Singing the Congregation offers an unprecedented generosity and patient attention to evangelicals at worship in music. Unfortunately, the field of scholarship on CWM, particularly in liturgical studies conversations, has been shaped by loud (and often shallow) critiques from prominent figures like Bryan Spinks, Gordon Lathrop, and Marva Dawn in advance of detailed scholarly treatments of the phenomenon. Ingalls’s work is not aimed at liturgical studies in particular, though it offers an engagement with the “primary theology” of contemporary worship music-making that is almost entirely absent from liturgical studies scholars (the work of Swee Hong Lim, Lester Ruth, and Melanie Ross are noteworthy here, though they largely do not employ ethnographies of CWM). Beyond liturgical studies, this volume intersects with practical theology, ecclesiology, ethnomusicology, and sociology of religion (especially American Christianity). Like Ingalls’s research subjects, her research itself is a major node in a network of scholars and publications that is actively constructing the new interdisciplinary field of Christian Congregational Music Studies. Routledge’s new CCMS book series (of which Ingalls is an editor) now has five volumes: two monographs and three edited volumes that have emerged out of the biennial Christian Congregational Music Conference at Ripon College, Cuddeson, Oxford, UK.

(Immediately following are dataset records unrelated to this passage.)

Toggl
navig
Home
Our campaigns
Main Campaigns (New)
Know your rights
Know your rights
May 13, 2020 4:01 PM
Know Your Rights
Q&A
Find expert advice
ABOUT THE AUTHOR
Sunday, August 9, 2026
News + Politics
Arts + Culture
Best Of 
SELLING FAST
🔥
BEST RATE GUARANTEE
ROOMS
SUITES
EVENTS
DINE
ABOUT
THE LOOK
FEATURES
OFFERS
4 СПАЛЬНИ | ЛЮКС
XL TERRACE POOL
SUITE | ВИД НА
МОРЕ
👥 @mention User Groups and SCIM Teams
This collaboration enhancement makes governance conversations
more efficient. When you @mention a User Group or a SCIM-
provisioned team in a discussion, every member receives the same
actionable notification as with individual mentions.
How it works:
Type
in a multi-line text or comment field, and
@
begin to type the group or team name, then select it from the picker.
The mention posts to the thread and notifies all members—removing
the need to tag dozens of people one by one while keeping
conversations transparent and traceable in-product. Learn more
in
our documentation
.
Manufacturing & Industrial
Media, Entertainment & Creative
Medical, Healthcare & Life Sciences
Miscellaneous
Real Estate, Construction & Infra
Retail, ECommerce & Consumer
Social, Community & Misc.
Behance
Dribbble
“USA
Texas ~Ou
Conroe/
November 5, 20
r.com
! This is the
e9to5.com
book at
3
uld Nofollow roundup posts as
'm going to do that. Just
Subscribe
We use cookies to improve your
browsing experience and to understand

This volume is critical for making sense of contemporary worship music as more than a popular musical style or repertory. Ingalls describes CWM as “a set of distinct social constellations that participants often experience as being integrally connected” and that form contemporary worshippers far beyond the bounds of the weekly worship gatherings of local churches. This form of worship continues to grow in prominence and influence globally, unveiling the interconnectedness of evangelical “modes of congregating”—and thus modes of articulation and formation. Because this book sheds light so clearly on these multiple layers of concerns around CWM, Singing the Congregation is a landmark resource for students of ecclesiology, church music, and worship. As a nearly picture-perfect snap- shot of North American evangelical worship at the beginning of the twenty-first century, I trust the book will become an important resource central to understanding the state of music and worship today.
Cite this article
- Adam Perez is currently writing his Th.D. dissertation in Liturgical Studies at Duke University, and Monique Ingalls recently joined his dissertation committee. However, the current review was commissioned and drafted before that professional relationship was established.
- Melanie C. Ross, Evangelical versus Liturgical? Defying a Dichotomy (Grand Rapids, MI: William B. Eerdmans, 2014), 26.